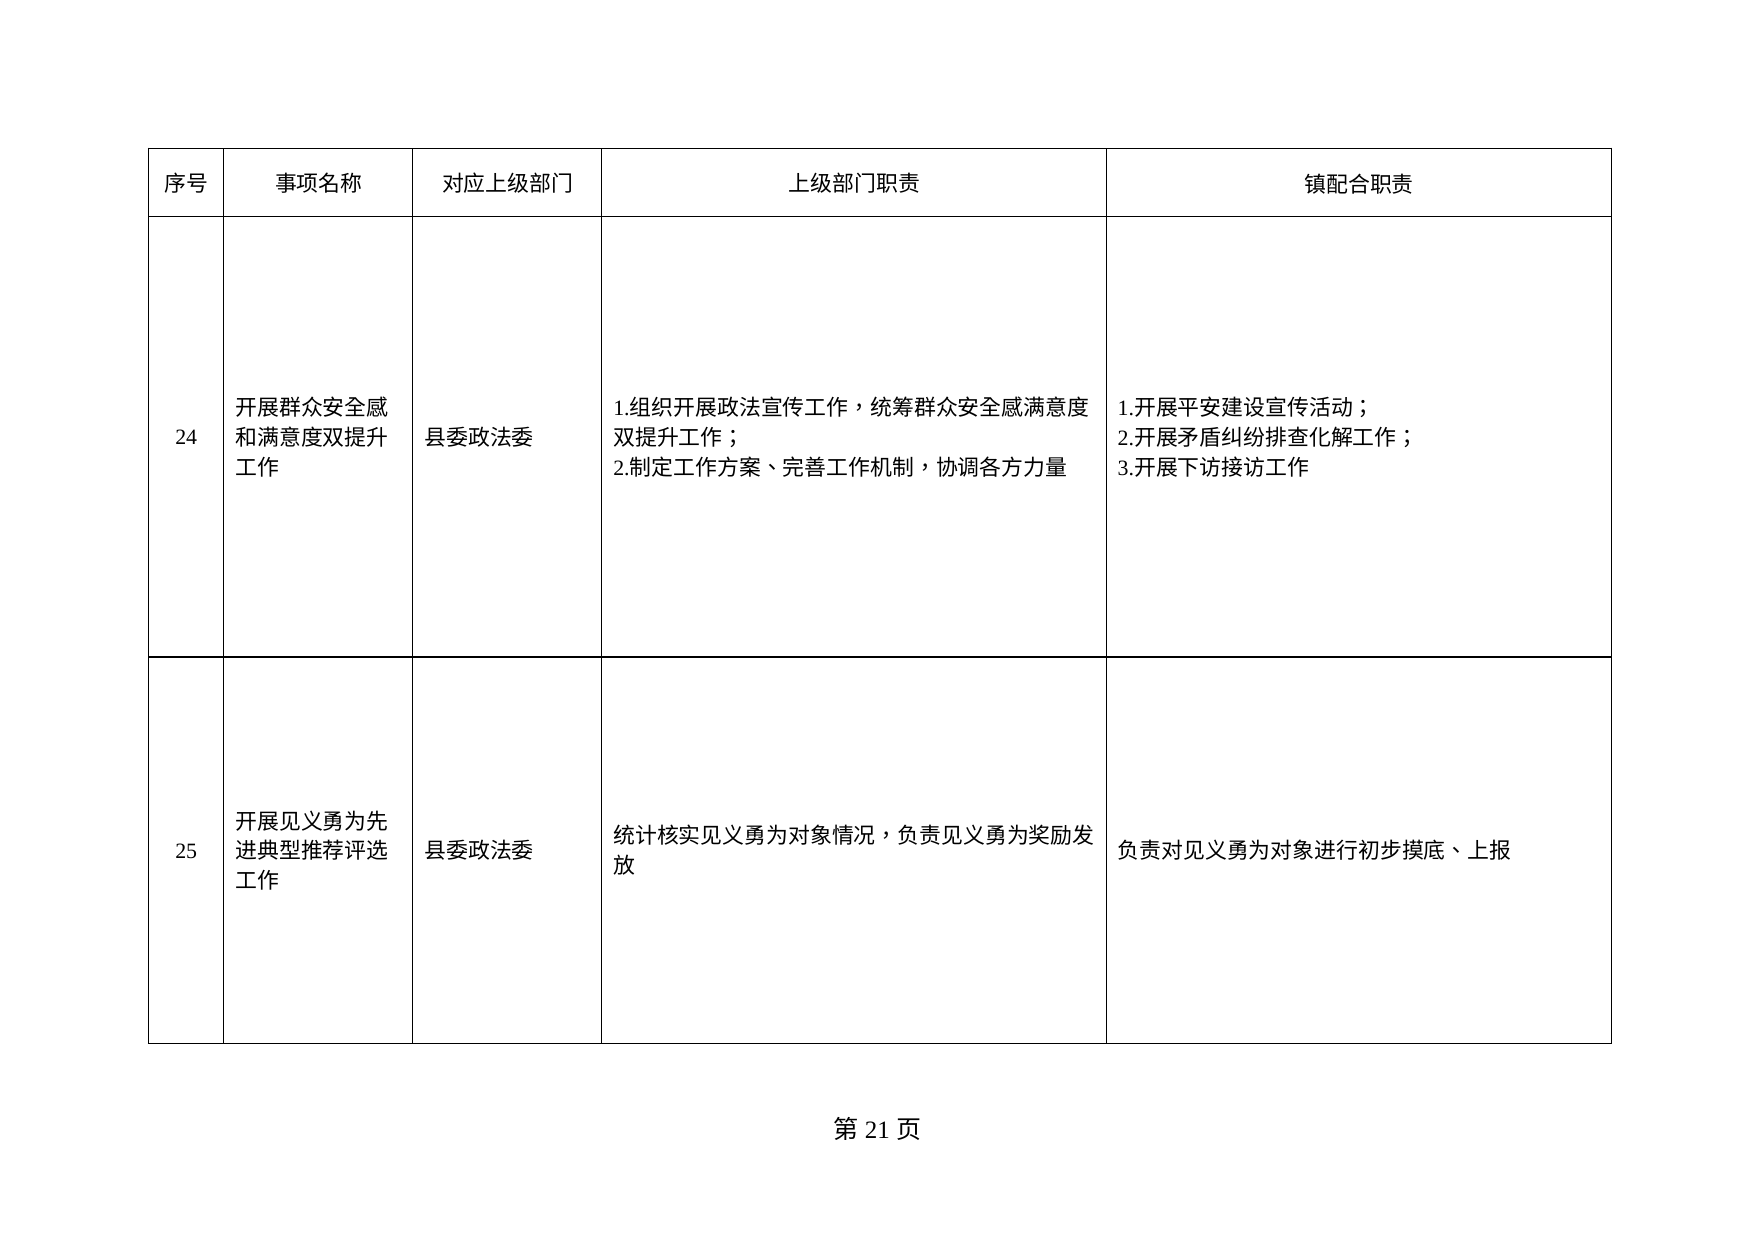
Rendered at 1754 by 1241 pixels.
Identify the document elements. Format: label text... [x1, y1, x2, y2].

table_cell 县委政法委 [413, 658, 601, 1043]
table_header 序号 [149, 149, 223, 216]
table_cell 负责对见义勇为对象进行初步摸底、上报 [1107, 658, 1611, 1043]
table_header 上级部门职责 [602, 149, 1106, 216]
table_cell 统计核实见义勇为对象情况，负责见义勇为奖励发放 [602, 658, 1106, 1043]
table_cell 1.开展平安建设宣传活动； 2.开展矛盾纠纷排查化解工作； 3.开展下访接访工作 [1107, 217, 1611, 656]
table_cell 25 [149, 658, 223, 1043]
table_cell 1.组织开展政法宣传工作，统筹群众安全感满意度双提升工作； 2.制定工作方案、完善工作机制，协调各方力量 [602, 217, 1106, 656]
table_cell 24 [149, 217, 223, 656]
table_cell 县委政法委 [413, 217, 601, 656]
table_cell 开展群众安全感和满意度双提升工作 [224, 217, 412, 656]
table_header 镇配合职责 [1107, 149, 1611, 216]
table_header 对应上级部门 [413, 149, 601, 216]
table_header 事项名称 [224, 149, 412, 216]
table_cell 开展见义勇为先进典型推荐评选工作 [224, 658, 412, 1043]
-*-*-
Pictures included in the data should be dropped; everything else must be repeated exactly.

Rendered at 1754 by 1241 pixels.
Identify the document elements. Format: label text... [x1, y1, x2, y2].

table_cell 县委政法委 [413, 658, 601, 1043]
table_header 序号 [149, 149, 223, 216]
table_cell 负责对见义勇为对象进行初步摸底、上报 [1107, 658, 1611, 1043]
table_header 上级部门职责 [602, 149, 1106, 216]
table_cell 统计核实见义勇为对象情况，负责见义勇为奖励发放 [602, 658, 1106, 1043]
table_cell 1.开展平安建设宣传活动； 2.开展矛盾纠纷排查化解工作； 3.开展下访接访工作 [1107, 217, 1611, 656]
table_cell 25 [149, 658, 223, 1043]
table_cell 1.组织开展政法宣传工作，统筹群众安全感满意度双提升工作； 2.制定工作方案、完善工作机制，协调各方力量 [602, 217, 1106, 656]
table_cell 24 [149, 217, 223, 656]
table_cell 县委政法委 [413, 217, 601, 656]
table_cell 开展群众安全感和满意度双提升工作 [224, 217, 412, 656]
table_header 镇配合职责 [1107, 149, 1611, 216]
table_header 对应上级部门 [413, 149, 601, 216]
table_header 事项名称 [224, 149, 412, 216]
table_cell 开展见义勇为先进典型推荐评选工作 [224, 658, 412, 1043]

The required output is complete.